Lost & Delirious: Movie, DVD Review

4/01/2008 Posted by Admin


A fitting title

Directed by Lea Pool, written by Judith Thompson, based on the novel "The Wives of Bath" by Susan Swan, 100 minutes, not rated.

(Originally published 2001)

Lea Pool's coming-of-age movie, "Lost & Delirious," proves it isn't easy being young and in love, but then it also proves it isn't easy making a movie about the young and in love. Taking a cue from some teen romances, the film underscores the fact that if one's hormones aren't held in check, all can be lost to melodrama.

To a point, Pool's film is a sincere look at adolescence and adolescent love that has guts. The problem is that, by the final reel, it's wearing so much of its guts on its sleeve, some might want to look away.
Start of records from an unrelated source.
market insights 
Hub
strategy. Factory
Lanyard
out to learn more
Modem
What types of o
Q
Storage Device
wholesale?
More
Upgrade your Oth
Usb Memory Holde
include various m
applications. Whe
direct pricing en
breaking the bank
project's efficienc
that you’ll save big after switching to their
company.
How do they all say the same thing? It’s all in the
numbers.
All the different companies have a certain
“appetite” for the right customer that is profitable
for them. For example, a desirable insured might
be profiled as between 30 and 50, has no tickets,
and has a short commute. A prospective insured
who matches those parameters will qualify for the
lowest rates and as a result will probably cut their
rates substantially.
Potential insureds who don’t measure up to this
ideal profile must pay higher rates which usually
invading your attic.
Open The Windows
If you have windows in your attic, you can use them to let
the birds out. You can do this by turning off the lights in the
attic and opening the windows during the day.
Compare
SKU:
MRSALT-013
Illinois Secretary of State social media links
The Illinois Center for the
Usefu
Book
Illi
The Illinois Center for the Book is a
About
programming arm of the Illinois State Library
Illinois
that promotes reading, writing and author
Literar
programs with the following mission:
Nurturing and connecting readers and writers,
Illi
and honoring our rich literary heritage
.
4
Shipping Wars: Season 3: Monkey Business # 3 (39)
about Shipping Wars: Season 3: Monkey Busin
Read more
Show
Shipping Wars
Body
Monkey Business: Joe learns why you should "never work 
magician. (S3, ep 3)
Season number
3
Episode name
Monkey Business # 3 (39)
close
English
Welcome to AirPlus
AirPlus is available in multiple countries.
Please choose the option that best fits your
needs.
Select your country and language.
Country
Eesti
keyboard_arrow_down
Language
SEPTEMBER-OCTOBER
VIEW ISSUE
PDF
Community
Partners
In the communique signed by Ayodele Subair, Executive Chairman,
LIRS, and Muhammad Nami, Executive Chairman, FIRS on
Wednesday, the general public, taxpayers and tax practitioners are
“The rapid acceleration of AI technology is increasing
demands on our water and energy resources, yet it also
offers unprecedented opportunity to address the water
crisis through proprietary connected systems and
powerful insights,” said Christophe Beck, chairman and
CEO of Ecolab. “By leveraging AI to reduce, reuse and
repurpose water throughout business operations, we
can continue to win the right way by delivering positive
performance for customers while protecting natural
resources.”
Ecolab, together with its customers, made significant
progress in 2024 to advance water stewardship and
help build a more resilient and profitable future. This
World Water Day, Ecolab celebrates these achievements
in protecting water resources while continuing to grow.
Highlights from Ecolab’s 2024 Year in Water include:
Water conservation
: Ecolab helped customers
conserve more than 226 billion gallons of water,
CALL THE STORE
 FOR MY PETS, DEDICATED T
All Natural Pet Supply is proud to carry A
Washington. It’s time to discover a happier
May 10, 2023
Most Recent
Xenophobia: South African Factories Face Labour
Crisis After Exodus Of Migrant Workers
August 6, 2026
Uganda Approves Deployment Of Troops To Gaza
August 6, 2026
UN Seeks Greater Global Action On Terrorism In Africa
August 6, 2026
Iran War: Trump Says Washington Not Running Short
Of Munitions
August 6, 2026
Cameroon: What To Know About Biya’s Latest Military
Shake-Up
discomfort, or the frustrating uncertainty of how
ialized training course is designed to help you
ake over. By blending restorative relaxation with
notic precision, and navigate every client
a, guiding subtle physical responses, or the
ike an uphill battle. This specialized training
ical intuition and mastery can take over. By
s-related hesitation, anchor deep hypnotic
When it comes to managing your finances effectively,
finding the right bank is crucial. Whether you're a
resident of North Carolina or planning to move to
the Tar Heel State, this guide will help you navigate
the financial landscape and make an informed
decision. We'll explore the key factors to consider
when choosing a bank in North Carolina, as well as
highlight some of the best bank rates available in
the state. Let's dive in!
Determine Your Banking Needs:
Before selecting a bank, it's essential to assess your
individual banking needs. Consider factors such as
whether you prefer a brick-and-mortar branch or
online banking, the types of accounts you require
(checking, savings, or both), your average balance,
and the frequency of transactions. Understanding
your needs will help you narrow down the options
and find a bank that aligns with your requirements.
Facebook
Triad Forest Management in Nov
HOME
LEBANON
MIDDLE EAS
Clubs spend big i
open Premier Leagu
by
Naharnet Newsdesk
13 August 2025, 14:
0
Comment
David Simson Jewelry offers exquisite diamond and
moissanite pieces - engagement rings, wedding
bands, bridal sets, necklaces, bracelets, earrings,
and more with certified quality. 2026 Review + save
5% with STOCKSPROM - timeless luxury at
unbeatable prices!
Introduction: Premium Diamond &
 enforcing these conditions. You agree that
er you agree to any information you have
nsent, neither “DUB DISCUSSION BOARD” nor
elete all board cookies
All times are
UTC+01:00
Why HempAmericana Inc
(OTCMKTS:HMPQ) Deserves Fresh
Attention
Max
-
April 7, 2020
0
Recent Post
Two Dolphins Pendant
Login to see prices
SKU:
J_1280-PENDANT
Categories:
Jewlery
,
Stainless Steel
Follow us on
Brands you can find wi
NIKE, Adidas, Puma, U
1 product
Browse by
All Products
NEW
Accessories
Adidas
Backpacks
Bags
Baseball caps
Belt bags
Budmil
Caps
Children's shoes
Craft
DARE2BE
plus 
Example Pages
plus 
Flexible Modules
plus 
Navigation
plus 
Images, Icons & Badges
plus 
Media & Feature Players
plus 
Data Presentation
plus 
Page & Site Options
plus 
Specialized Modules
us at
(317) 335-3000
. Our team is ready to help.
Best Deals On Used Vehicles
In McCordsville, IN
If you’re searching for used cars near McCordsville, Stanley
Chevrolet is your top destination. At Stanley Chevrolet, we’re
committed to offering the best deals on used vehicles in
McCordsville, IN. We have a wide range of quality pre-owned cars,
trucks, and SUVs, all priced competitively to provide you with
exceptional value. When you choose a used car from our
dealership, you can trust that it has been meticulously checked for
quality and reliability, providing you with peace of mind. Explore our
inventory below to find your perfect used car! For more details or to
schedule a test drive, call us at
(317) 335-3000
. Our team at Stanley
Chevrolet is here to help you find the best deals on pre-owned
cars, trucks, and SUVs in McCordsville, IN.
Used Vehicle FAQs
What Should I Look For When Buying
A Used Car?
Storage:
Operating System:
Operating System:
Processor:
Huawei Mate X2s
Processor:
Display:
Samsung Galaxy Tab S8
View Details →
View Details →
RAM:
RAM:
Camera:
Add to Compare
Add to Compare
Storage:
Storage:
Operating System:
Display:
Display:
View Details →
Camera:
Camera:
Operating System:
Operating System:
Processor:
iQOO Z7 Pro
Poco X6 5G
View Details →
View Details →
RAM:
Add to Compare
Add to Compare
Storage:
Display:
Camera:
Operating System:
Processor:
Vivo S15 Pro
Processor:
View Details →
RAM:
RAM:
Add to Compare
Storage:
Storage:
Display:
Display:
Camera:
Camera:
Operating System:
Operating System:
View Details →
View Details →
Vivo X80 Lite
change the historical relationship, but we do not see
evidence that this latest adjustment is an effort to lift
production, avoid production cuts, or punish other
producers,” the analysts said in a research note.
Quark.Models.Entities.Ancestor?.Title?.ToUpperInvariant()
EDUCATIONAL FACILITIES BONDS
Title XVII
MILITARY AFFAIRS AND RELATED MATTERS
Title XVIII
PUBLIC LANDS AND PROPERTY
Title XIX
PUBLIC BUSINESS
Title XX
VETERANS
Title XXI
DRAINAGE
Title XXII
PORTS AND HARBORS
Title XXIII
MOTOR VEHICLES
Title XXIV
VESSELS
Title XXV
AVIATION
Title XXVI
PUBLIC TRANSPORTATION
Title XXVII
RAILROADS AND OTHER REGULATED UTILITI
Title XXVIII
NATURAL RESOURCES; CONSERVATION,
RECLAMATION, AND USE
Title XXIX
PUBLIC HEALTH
Based on Susan Swan's novel, "The Wives of Bath," the film follows Mary Bradford (Mischa Barton), a quiet girl nicknamed Mouse who's recently been shipped to a Montreal boarding school by her indifferent father and his breezy new wife.

At school, Mouse is faced with a new life, something she wasn't exactly seeking ("I felt like a tiny gray mouse heading straight for the mouth of a cat"), but things eventually look up when she meets her roommates Tory (Jessica Pare) and Paulie (Piper Perabo), a fun couple who surprise Mary by revealing they really are a couple.

As Tory and Paulie explore the boundaries of their lesbian relationship, which smashes apart when Tory's sister catches them together in bed, Mary is forced to face the boundaries of her own life--and question how she herself responds to the world.

"Lost & Delirious" wouldn't be nearly as affecting if it weren't for the conviction of its cast; Perabo, in particular, has some terrific moments when Pool isn't insisting that she overact, and Barton grounds the film's overblown midsection and ending with an economy of style that softens the increasingly hysterical mood. But Judith Thompson's script, which initially skirts a number of cliches and seems so promising, inexplicably turns sour.

Indeed, as the nearly destroyed Paulie finds herself shrieking Shakespeare's sonnets while fencing with Tory's male suitors, the film leaves all sense of reality behind--and dissolves into a muddy puddle of camp.